For fecal microbiota analysis, alpha and beta diversity were determined based on output normalized data with QIIME software (V1.7.0). LEfSe analysis was performed to determine most abundant taxa among groups. A histogram of LDA scores is shown as the result of LEfSe analysis. LDA scores larger than 4 were displayed in the final output. A t-test was performed to determine species with significant variation between groups at various taxon ranks, including phylum, class, order, family, genus, and species.

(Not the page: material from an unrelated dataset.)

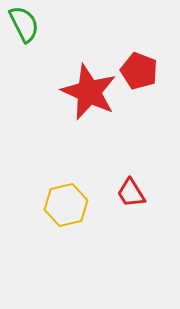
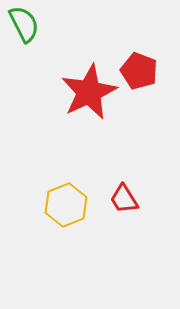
red star: rotated 22 degrees clockwise
red trapezoid: moved 7 px left, 6 px down
yellow hexagon: rotated 9 degrees counterclockwise
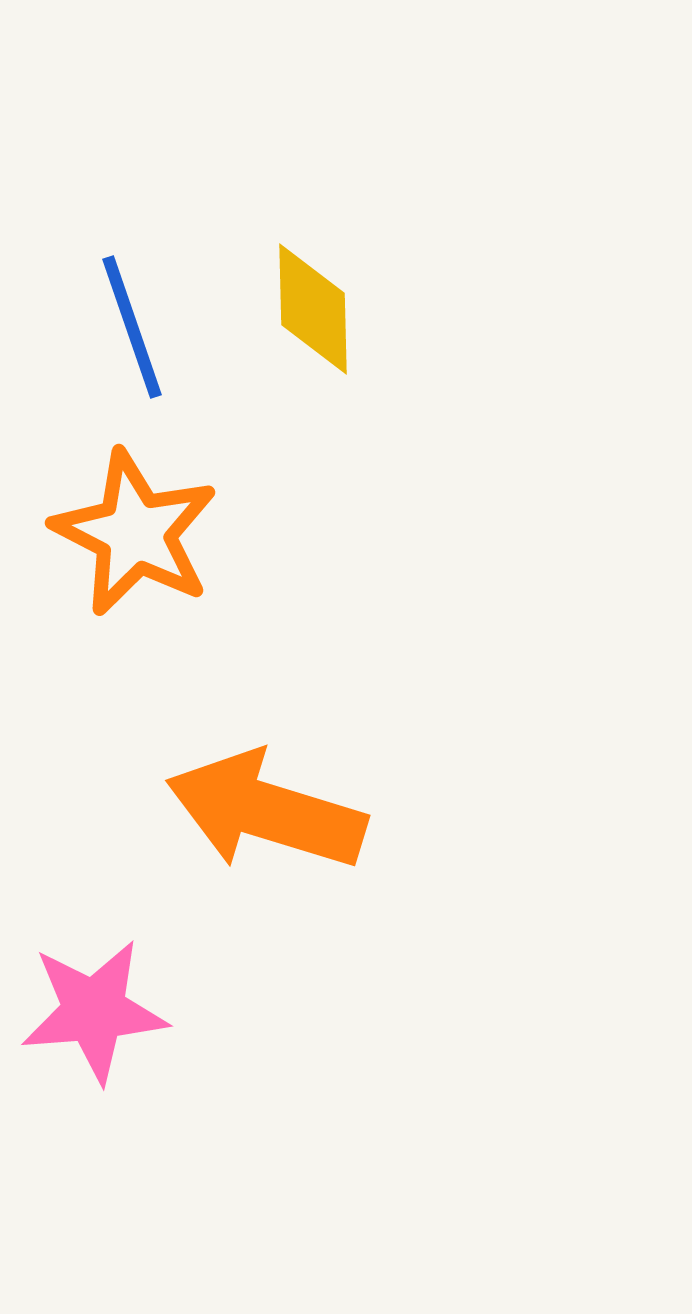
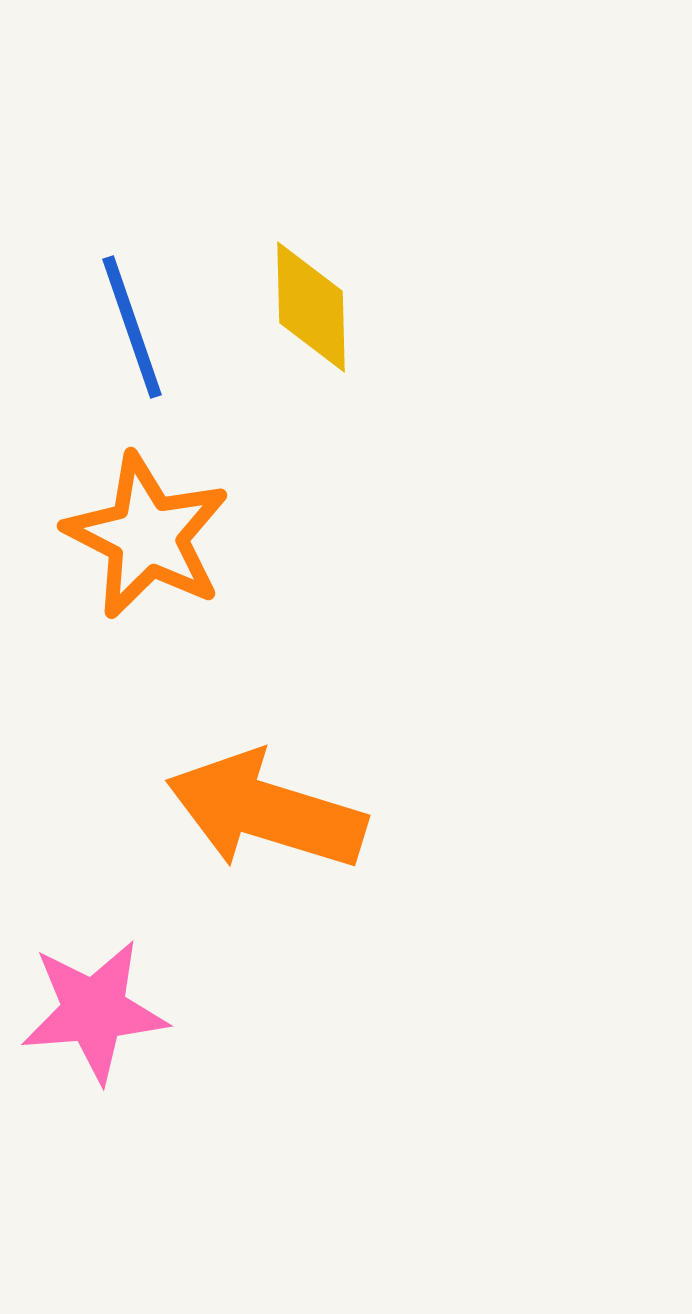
yellow diamond: moved 2 px left, 2 px up
orange star: moved 12 px right, 3 px down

Quantitative real-time PCR analysis for bacterial DNA

Fecal bacterial DNA was extracted from the stool using a QIAamp Fast DNA Stool Mini Kit (Qiagen), and the expression levels of Bacteroidetes and Firmicutes were quantified using quantitative real-time PCR (Applied Biosystems) with specific primer sets as shown in Supplementary Table 249. Total bacteria were used as an endogenous control to normalize gene expression.

FMT

To explore the impact of FA-associated dysbiosis on FA symptoms, FMT was conducted on naïve mice. Before conducting FMT, naïve BALB/c mice (n = 30) received therapeutic-dose ampicillin (500 mg/kg) by oral gavage for 14 consecutive days50 with ampicillin (1 g/l) in drinking water ad libitum51 for antibiotic-induced gut dysbiosis. Then, a 200-μl/day aliquot of the resuspended material (5-mg/ml feces from the control, FA or phototherapy group, n = 10 per group) was given by oral gavage for 3 days51. To explore the therapeutic potential of FMT for the modulation of FA-associated dysbiosis, established FA mice (n = 10) received antibiotic-induced gut dysbiosis followed by FMT with donor control feces. The microbiota composition before and after FMT was evaluated by quantitative real-time PCR analysis. Two weeks after FMT, OVA challenge was performed and FA symptoms were evaluated as described above.

Statistical analysis

Unpaired two-tailed Student’s t test was used to determine the significance of the difference between normally distributed means of the expression ratio in two groups. Tukey’s multiple comparisons test was used to determine the significance of the difference between each pair of means with appropriate adjustment for multiple testing. Each sample was tested in triplicate, and the results are indicated as the mean ± SD. Statistical analysis was performed using SPSS software version 22 (IBM, Armonk, NY, USA) or GraphPad Prism 7 software (GraphPad Software, La Jolla, CA, USA). A value of P < 0.05 was considered to be significant.

Reporting summary

Further information on research design is available in the Nature Research Reporting Summary linked to this article.